-- Material provided follows --
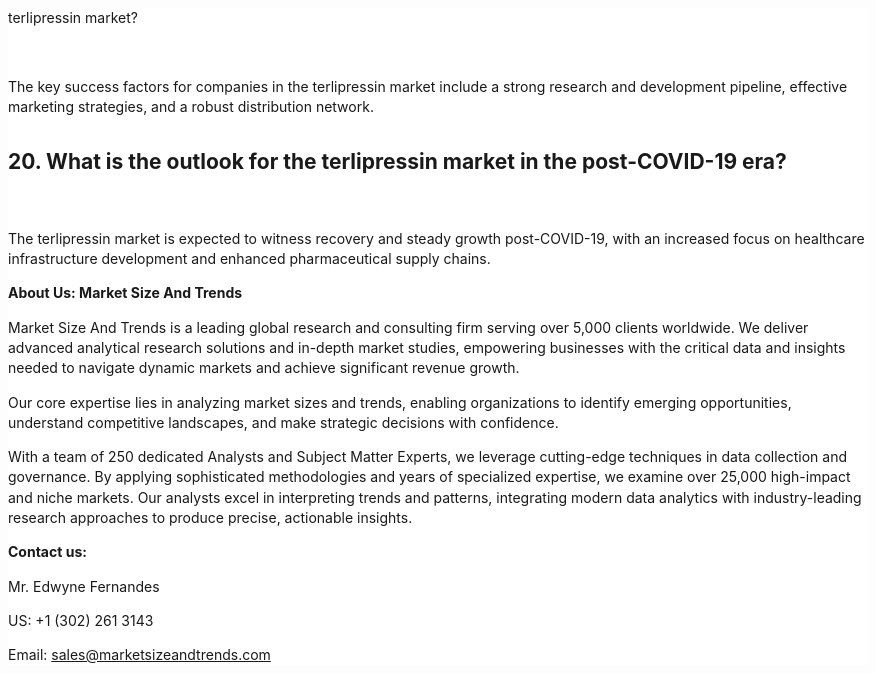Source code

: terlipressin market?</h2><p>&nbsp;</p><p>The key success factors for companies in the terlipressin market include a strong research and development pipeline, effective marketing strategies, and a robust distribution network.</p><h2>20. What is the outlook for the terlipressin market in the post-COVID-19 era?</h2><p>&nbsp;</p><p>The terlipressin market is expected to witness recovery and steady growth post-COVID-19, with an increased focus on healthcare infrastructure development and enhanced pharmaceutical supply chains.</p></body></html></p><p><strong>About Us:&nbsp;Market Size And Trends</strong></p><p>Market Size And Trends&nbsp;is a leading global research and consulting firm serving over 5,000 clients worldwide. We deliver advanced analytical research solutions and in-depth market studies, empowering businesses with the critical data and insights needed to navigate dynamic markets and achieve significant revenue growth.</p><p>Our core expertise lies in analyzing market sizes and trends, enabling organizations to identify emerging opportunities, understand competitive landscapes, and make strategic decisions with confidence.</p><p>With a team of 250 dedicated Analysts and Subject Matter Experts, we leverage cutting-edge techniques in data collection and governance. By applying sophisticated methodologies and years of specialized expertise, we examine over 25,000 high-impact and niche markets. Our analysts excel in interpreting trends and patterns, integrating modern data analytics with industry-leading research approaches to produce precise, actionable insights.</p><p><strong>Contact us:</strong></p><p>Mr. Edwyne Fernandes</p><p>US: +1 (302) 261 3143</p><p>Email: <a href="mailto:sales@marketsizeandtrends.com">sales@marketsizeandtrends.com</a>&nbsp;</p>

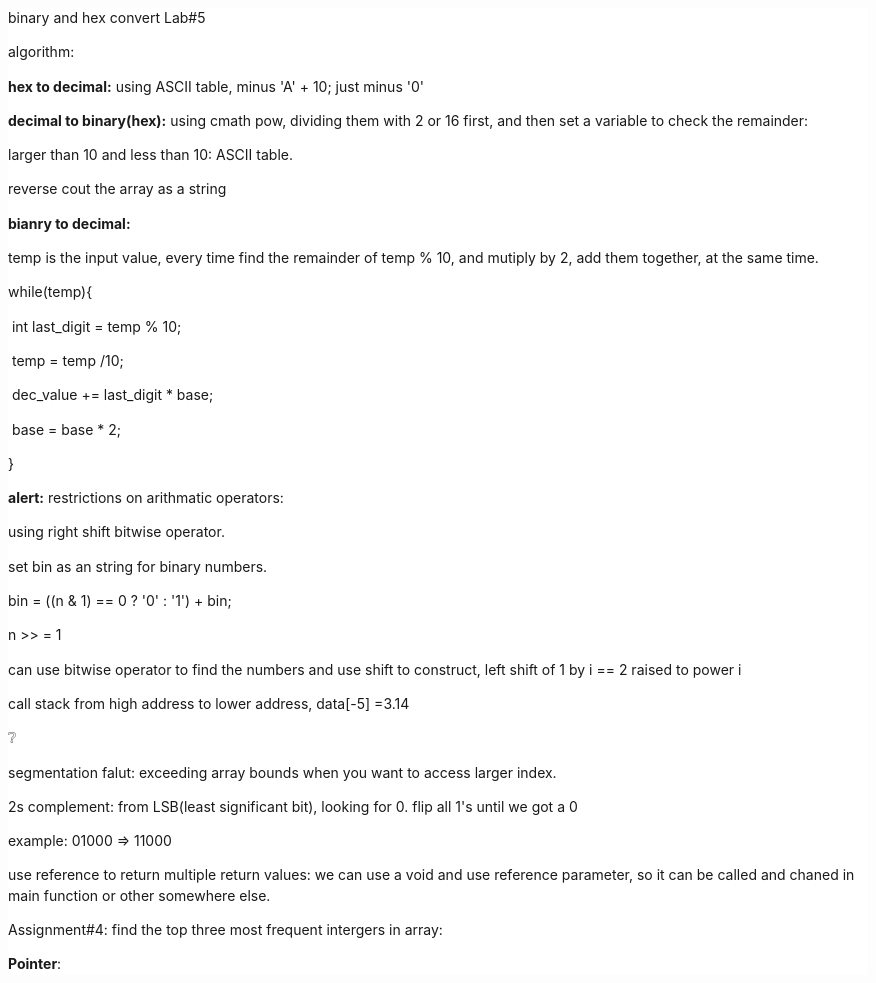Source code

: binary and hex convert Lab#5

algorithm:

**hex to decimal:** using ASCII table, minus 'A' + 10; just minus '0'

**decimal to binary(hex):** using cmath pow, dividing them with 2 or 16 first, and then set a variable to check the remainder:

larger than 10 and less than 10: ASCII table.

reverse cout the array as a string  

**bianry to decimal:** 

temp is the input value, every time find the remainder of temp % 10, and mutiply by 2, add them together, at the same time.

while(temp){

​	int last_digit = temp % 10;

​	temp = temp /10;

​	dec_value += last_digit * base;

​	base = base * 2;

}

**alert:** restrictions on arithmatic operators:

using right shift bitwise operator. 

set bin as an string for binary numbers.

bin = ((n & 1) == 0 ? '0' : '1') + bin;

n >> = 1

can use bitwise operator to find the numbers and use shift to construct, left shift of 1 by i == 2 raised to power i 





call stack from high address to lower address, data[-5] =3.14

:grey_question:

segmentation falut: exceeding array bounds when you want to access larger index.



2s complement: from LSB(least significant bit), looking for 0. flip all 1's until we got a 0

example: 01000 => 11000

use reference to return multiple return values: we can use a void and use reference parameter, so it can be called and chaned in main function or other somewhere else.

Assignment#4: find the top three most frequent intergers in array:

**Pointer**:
-- Material provided concluded --
**Problem details**
Give back every entry in full, exactly as written, with no picture included.

**Expected output**
Source code

: terlipressin market?</h2><p>&nbsp;</p><p>The key success factors for companies in the terlipressin market include a strong research and development pipeline, effective marketing strategies, and a robust distribution network.</p><h2>20. What is the outlook for the terlipressin market in the post-COVID-19 era?</h2><p>&nbsp;</p><p>The terlipressin market is expected to witness recovery and steady growth post-COVID-19, with an increased focus on healthcare infrastructure development and enhanced pharmaceutical supply chains.</p></body></html></p><p><strong>About Us:&nbsp;Market Size And Trends</strong></p><p>Market Size And Trends&nbsp;is a leading global research and consulting firm serving over 5,000 clients worldwide. We deliver advanced analytical research solutions and in-depth market studies, empowering businesses with the critical data and insights needed to navigate dynamic markets and achieve significant revenue growth.</p><p>Our core expertise lies in analyzing market sizes and trends, enabling organizations to identify emerging opportunities, understand competitive landscapes, and make strategic decisions with confidence.</p><p>With a team of 250 dedicated Analysts and Subject Matter Experts, we leverage cutting-edge techniques in data collection and governance. By applying sophisticated methodologies and years of specialized expertise, we examine over 25,000 high-impact and niche markets. Our analysts excel in interpreting trends and patterns, integrating modern data analytics with industry-leading research approaches to produce precise, actionable insights.</p><p><strong>Contact us:</strong></p><p>Mr. Edwyne Fernandes</p><p>US: +1 (302) 261 3143</p><p>Email: <a href="mailto:sales@marketsizeandtrends.com">sales@marketsizeandtrends.com</a>&nbsp;</p>

Source code

: binary and hex convert Lab#5

algorithm:

**hex to decimal:** using ASCII table, minus 'A' + 10; just minus '0'

**decimal to binary(hex):** using cmath pow, dividing them with 2 or 16 first, and then set a variable to check the remainder:

larger than 10 and less than 10: ASCII table.

reverse cout the array as a string  

**bianry to decimal:** 

temp is the input value, every time find the remainder of temp % 10, and mutiply by 2, add them together, at the same time.

while(temp){

​	int last_digit = temp % 10;

​	temp = temp /10;

​	dec_value += last_digit * base;

​	base = base * 2;

}

**alert:** restrictions on arithmatic operators:

using right shift bitwise operator. 

set bin as an string for binary numbers.

bin = ((n & 1) == 0 ? '0' : '1') + bin;

n >> = 1

can use bitwise operator to find the numbers and use shift to construct, left shift of 1 by i == 2 raised to power i 





call stack from high address to lower address, data[-5] =3.14

:grey_question:

segmentation falut: exceeding array bounds when you want to access larger index.



2s complement: from LSB(least significant bit), looking for 0. flip all 1's until we got a 0

example: 01000 => 11000

use reference to return multiple return values: we can use a void and use reference parameter, so it can be called and chaned in main function or other somewhere else.

Assignment#4: find the top three most frequent intergers in array:

**Pointer**:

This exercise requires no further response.